Rendered images and their source text:

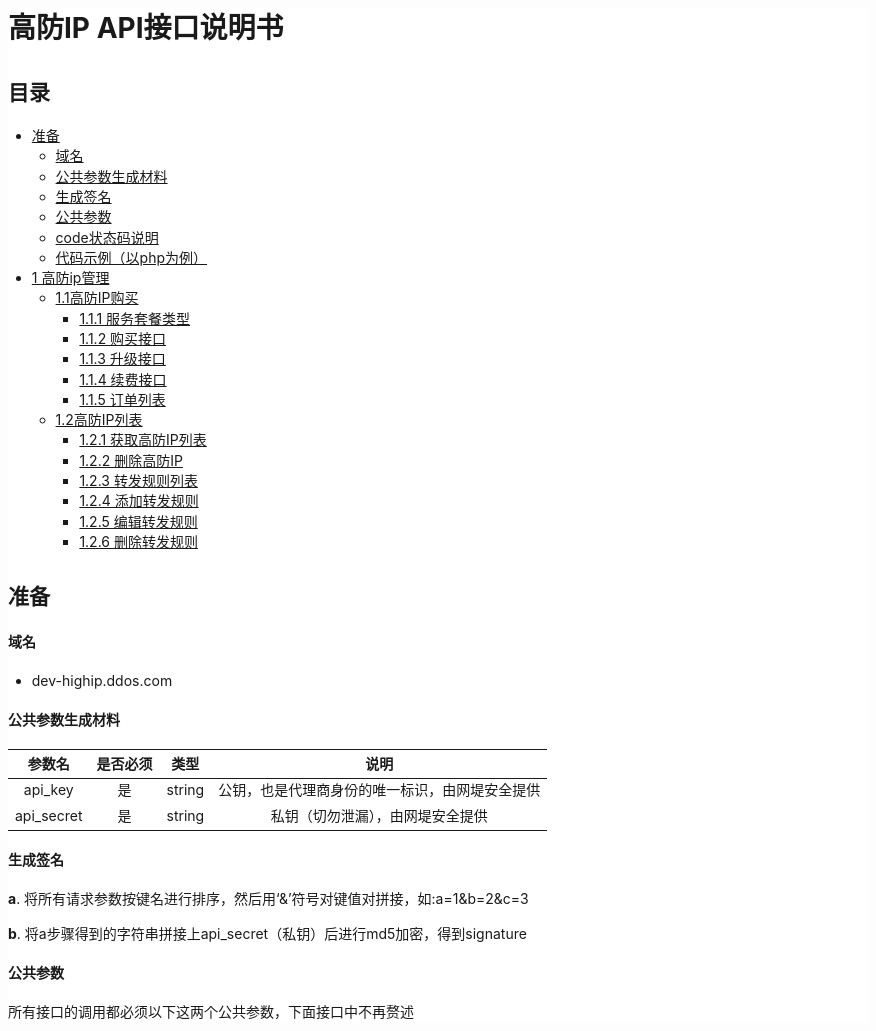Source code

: # 高防IP API接口说明书
## 目录

- [准备](#1)
    - [域名](#域名)
    - [公共参数生成材料](#公共参数生成材料)
    - [生成签名](#生成签名)
    - [公共参数](#公共参数)
    - [code状态码说明](#code状态码说明)
    - [代码示例（以php为例）](#代码示例)
- [1 高防ip管理](#1高防ip管理)
    - [1.1高防IP购买](#1.1高防IP购买)
        - [1.1.1 服务套餐类型](#1.1.1服务套餐类型)
        - [1.1.2 购买接口](#1.1.2购买接口)
        - [1.1.3 升级接口](#1.1.3升级接口)           
       - [1.1.4 续费接口](#1.1.4续费接口)
       - [1.1.5 订单列表](#1.1.5订单列表)
    - [1.2高防IP列表](#1.2高防IP列表)
        - [1.2.1 获取高防IP列表](#1.2.1获取高防IP列表)
        - [1.2.2 删除高防IP](#1.2.2删除高防IP)
        - [1.2.3 转发规则列表](#1.2.3转发规则列表)  
       - [1.2.4 添加转发规则](#1.2.4添加转发规则)
       - [1.2.5 编辑转发规则](#1.2.5编辑转发规则)  
       - [1.2.6 删除转发规则](#1.2.6删除转发规则)
            

## 准备
#### 域名

- dev-highip.ddos.com

#### 公共参数生成材料

|参数名      |是否必须 |类型    |说明|
|:----:      |:---:|:-----: |:-----:   |
|api_key    |  是     |string  | 公钥，也是代理商身份的唯一标识，由网堤安全提供    |
|api_secret |  是     |string  | 私钥（切勿泄漏），由网堤安全提供    |



#### 生成签名

 **a**. 将所有请求参数按键名进行排序，然后用‘&’符号对键值对拼接，如:a=1&b=2&c=3

 **b**. 将a步骤得到的字符串拼接上api_secret（私钥）后进行md5加密，得到signature


#### 公共参数

所有接口的调用都必须以下这两个公共参数，下面接口中不再赘述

### [Activity]
Reproduce the source text of the material above verbatim, line for line, and omit the pictures from your answer.

### [Solution below]
Source code

: # 高防IP API接口说明书
## 目录

- [准备](#1)
    - [域名](#域名)
    - [公共参数生成材料](#公共参数生成材料)
    - [生成签名](#生成签名)
    - [公共参数](#公共参数)
    - [code状态码说明](#code状态码说明)
    - [代码示例（以php为例）](#代码示例)
- [1 高防ip管理](#1高防ip管理)
    - [1.1高防IP购买](#1.1高防IP购买)
        - [1.1.1 服务套餐类型](#1.1.1服务套餐类型)
        - [1.1.2 购买接口](#1.1.2购买接口)
        - [1.1.3 升级接口](#1.1.3升级接口)           
       - [1.1.4 续费接口](#1.1.4续费接口)
       - [1.1.5 订单列表](#1.1.5订单列表)
    - [1.2高防IP列表](#1.2高防IP列表)
        - [1.2.1 获取高防IP列表](#1.2.1获取高防IP列表)
        - [1.2.2 删除高防IP](#1.2.2删除高防IP)
        - [1.2.3 转发规则列表](#1.2.3转发规则列表)  
       - [1.2.4 添加转发规则](#1.2.4添加转发规则)
       - [1.2.5 编辑转发规则](#1.2.5编辑转发规则)  
       - [1.2.6 删除转发规则](#1.2.6删除转发规则)
            

## 准备
#### 域名

- dev-highip.ddos.com

#### 公共参数生成材料

|参数名      |是否必须 |类型    |说明|
|:----:      |:---:|:-----: |:-----:   |
|api_key    |  是     |string  | 公钥，也是代理商身份的唯一标识，由网堤安全提供    |
|api_secret |  是     |string  | 私钥（切勿泄漏），由网堤安全提供    |



#### 生成签名

 **a**. 将所有请求参数按键名进行排序，然后用‘&’符号对键值对拼接，如:a=1&b=2&c=3

 **b**. 将a步骤得到的字符串拼接上api_secret（私钥）后进行md5加密，得到signature


#### 公共参数

所有接口的调用都必须以下这两个公共参数，下面接口中不再赘述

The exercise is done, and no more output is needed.